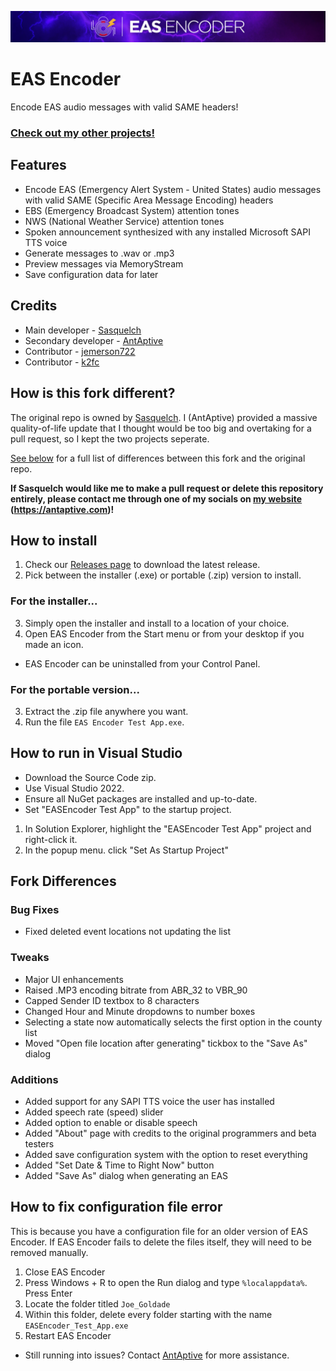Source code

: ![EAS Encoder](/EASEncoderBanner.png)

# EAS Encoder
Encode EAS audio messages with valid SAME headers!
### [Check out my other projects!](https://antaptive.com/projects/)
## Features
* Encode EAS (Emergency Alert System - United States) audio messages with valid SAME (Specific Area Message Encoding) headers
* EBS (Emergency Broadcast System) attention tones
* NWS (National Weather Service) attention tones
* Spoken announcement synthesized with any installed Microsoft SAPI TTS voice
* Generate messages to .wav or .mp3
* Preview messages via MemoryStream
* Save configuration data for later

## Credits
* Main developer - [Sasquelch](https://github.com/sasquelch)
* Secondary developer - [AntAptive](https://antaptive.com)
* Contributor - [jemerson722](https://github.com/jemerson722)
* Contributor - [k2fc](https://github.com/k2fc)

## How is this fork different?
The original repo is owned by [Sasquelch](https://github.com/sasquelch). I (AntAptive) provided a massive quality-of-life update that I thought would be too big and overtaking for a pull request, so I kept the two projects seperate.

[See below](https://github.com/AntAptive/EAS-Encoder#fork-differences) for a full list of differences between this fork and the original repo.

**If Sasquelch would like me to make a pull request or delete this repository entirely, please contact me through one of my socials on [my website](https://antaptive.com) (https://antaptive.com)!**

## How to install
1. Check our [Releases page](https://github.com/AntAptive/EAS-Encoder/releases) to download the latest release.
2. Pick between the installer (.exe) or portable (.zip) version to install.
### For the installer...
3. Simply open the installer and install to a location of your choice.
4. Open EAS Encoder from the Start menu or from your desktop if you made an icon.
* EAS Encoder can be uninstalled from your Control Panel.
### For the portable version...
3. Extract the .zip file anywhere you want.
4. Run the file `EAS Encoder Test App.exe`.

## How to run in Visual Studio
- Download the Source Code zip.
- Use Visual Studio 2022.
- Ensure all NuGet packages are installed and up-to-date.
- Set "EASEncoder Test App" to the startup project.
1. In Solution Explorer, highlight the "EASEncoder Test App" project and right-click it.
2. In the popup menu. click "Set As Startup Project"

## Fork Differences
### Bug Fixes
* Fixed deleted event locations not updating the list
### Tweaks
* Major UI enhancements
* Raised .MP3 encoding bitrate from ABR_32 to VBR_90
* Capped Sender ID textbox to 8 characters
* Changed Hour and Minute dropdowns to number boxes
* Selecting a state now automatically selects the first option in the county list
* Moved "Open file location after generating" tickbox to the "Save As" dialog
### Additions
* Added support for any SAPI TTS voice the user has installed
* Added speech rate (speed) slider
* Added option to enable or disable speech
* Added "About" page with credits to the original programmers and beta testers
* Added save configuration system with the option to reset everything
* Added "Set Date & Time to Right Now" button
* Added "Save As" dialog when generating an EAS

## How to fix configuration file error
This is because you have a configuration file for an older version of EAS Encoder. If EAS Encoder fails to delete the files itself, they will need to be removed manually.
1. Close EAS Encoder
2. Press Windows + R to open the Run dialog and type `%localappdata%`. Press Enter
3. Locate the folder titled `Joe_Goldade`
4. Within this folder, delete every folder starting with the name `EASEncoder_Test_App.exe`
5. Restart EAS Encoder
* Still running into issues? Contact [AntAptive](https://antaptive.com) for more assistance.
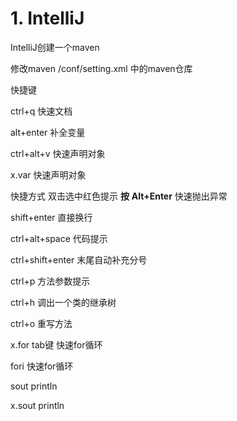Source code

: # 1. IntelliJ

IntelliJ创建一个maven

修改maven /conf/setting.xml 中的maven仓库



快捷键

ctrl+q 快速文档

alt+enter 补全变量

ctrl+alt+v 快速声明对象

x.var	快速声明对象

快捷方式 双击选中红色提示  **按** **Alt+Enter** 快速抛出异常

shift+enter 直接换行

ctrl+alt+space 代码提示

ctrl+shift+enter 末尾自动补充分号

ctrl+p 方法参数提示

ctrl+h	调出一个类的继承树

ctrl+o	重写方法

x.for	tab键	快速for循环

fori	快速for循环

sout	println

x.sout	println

## WHAT TO WORK ON
Begin with the first line of the entries above and write out each line exactly, ending with the line containing "Message Encoding) headers". Leave out pictures.

## EXERCISE RESPONSE
Source code

: ![EAS Encoder](/EASEncoderBanner.png)

# EAS Encoder
Encode EAS audio messages with valid SAME headers!
### [Check out my other projects!](https://antaptive.com/projects/)
## Features
* Encode EAS (Emergency Alert System - United States) audio messages with valid SAME (Specific Area Message Encoding) headers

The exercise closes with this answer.